Marokko, Tunesien, Äthiopien und andere afrikanische Staaten werden von Deutschland in diesem Jahr mit zusätzlichen 300 Millionen Euro finanziell unterstützt. "Die, die den Weg gegen Korruption, für Transparenz und Umsetzung der Menschenrechte mitgehen mit uns", werde man besonders fördern, kündigte Bundesentwicklungshilfeminister Gerd Müller (CSU) am Sonntag in der ARD-Sendung Bericht aus Berlin an.

Um die Hilfen zu erhalten, müssen die Staaten Müller zufolge mehrere Bedingungen erfüllen. Dazu zählen etwa der Kampf gegen Korruption, der Aufbau von Rechnungshöfen und Steuerverwaltungen. Der Entwicklungsminister versicherte aber zugleich, dass Deutschland nicht aus der Förderung der "ganz armen und schwierigen Länder" aussteigen werde.

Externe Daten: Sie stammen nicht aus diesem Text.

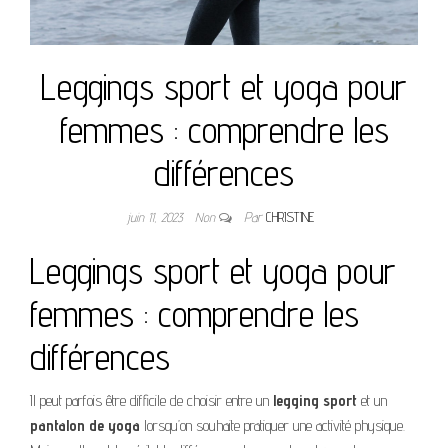
Leggings sport et yoga pour
femmes : comprendre les
différences
juin 11, 2023
Non
Par
CHRISTINE
Leggings sport et yoga pour
femmes : comprendre les
différences
Il peut parfois être difficile de choisir entre un
legging sport
et un
pantalon de yoga
lorsqu’on souhaite pratiquer une activité physique.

Am heutigen Montag wird Kanzlerin Angela Merkel (CDU) in Berlin einen zweitägigen G20-Afrikagipfel eröffnen. Auf der Konferenz sollen die Partnerschaften mit den reformorientierten Staaten geschlossen werden, die Geld aus dem Etat des Bundesentwicklungsministeriums bekommen sollen. Zunächst sind das Ruanda, der Senegal, Marokko, Tunesien, Äthiopien, die Elfenbeinküste und Ghana. Das Angebot stehe aber allen afrikanischen Staaten offen, sagte Müller.

Von anderen westlichen Staaten forderte er mehr Gelder für die Entwicklungshilfe, die nach einer UN-Vorgabe 0,7 Prozent des Bruttoinlandsprodukts betragen soll. Müller kritisierte US-Präsident Donald Trump, der die europäischen Nato-Staaten und damit auch Deutschland wiederholt aufgefordert hatte, ihre Zusage von 2,0 Prozent des jeweiligen Bruttoinlandsprodukts für Verteidigung auszugeben. "Wer 2,0 bei Verteidigung und Militär fordert, der muss erst mal 0,7 bei Entwicklung einlösen. Die Amerikaner sind bei 0,2", sagte Müller.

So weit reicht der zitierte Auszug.